Time adjustments have long been required as good appraisal practice.  On the residential side, they are required in guidelines issued by FannieMae and FreddieMac (the GSEs).

Unfortunately, the requirement for time adjustments (“market conditions”) has been ignored by the lenders selling to the GSEs (Government Sponsored Enterprises).  Why?

Editor’s Note: Read Part 1 of this series here.

Here we seem to have a case of a fundamental fallacy:  the fallacy of insufficient reason — It’s too hard, so let’s avoid it.  Worse yet, this bias-causing fallacy is embedded in bureaucratic policy, and by extension, failure of enforcement by the GSEs and several agencies.  We go from group-think, to org-think, to ignored-rule-think.  I think.
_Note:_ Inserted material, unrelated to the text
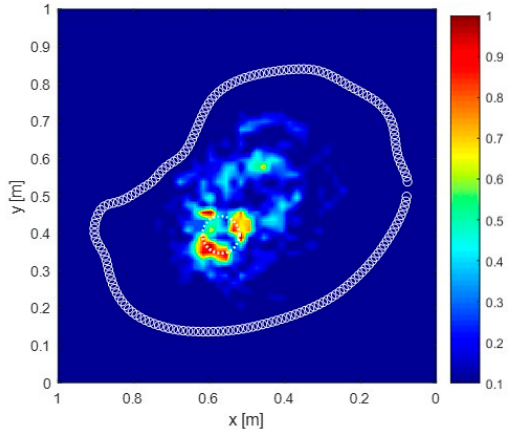
Figure 12. Radargrams of the simulations for the complex-shaped hardwood tree scenario. ( a ) Raw radargam; ( b ) processed radargram after the application of the pre-processing stage.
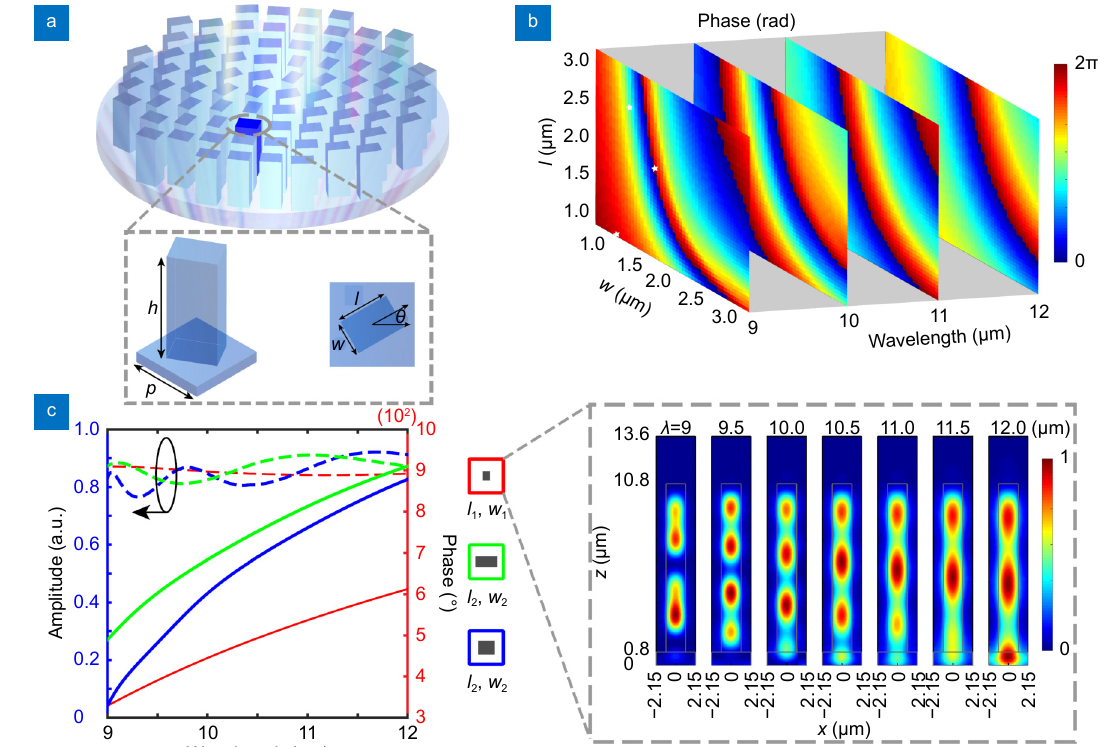
Fig. 2 | Optical responses of the unit cells. ( a ) Schematic illustration of the subwavelength structures. ( b ) Phase response of the database to X-polarization at discrete sampling wavelengths. ( c ) The amplitude and phase profiles of the unit cells ( l 1 , w 1 , l 2 , w 2 , l 3 , w 3 ) are marked with white pentagrams in Fig. 2(b). The phase profiles have approximately linear relations with wavelength. The inset is the magnetic energy density profile for the unit cell with l 1 and w 1 at wavelengths 9, 9.5, 10, 10.5, 11, 11.5, and 12 μm. The black line is the outline of the unit cell. The magnetic en- ergy is strongly concentrated in the dielectric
All this in the face of an appraisal standard where USPAP requires analysis of supply and demand, and market area trends.  Any conclusion that the market is going up, down, or level – requires “support.”  An “unsupported assumption or premise about market area trends” must be avoided!  (Rule 1-3(a))

In a recent paper written by Scott Susin, FHFA senior economist, the research shows that:

  • Appraisers tend to do time adjustments last (as a fudge factor?)
  • If the appraised value is “high enough”, time adjustment tends to be “zero” (null)
  • Any “underappraisal” amount is covered some ¾ of the time, to help make the value “come in.”

Blog | Federal Housing Finance Agency Underappraisal Disparities and Time Adjustments (fhfa.gov)

Dr. Susin’s research also showed an unexpected “bias” result:  there is a disparity in the occurrence of time adjustments in majority-black tracts versus majority-white tracts.  When focused on “underappraisals,” the disparity becomes greater.

It appears that the unsystematic and uninforced use of time adjustments can make appraisals less reliable, and potentially analytically biased.  In any case, the unenforced guidelines, ignored appraisal standards, and scofflawed requirements by the GSEs and their client lender banks – creates yet another opening for appraisers to be accused of personal bias (whether true or false).

Is it time to make time for time adjustments?  It appears so.

My initial view on what might be important:

  1. It must be a required result-field.
  2. Zero (absolutely level) trend is not a way to cop out. Zero is not the same as “Ida no.”
  3. It must reflect the actual CMS© (Competitive Market Segment), not something else.
  4. The method used should be consistent, and reproducible by a reviewer or auditor

Any new solution must follow the best practices of econometrics, and of time-series analysis.  My prior journal articles in The Appraisal Journal (Appraisal Institute), reflect some of these best practices.  It is my hope that this issue is addressed square on, not relying (again) on uneducated “common sense.”  Some statistical methods simply are not intuitive.  It is easy for those with no real knowledge in econometrics and time-series regression – to make obvious mistakes.

This happened once before with the infamous 1004mc GSE form.  It is my belief that that form grossly violated good analytic practice, and imposed it on the profession, the lenders, and our regulators – to the detriment of the public trust.

We have the right solution.  We need to require it, every time, every appraisal.

WE MEASURE MARKETS, NOT COMPARE COMPS.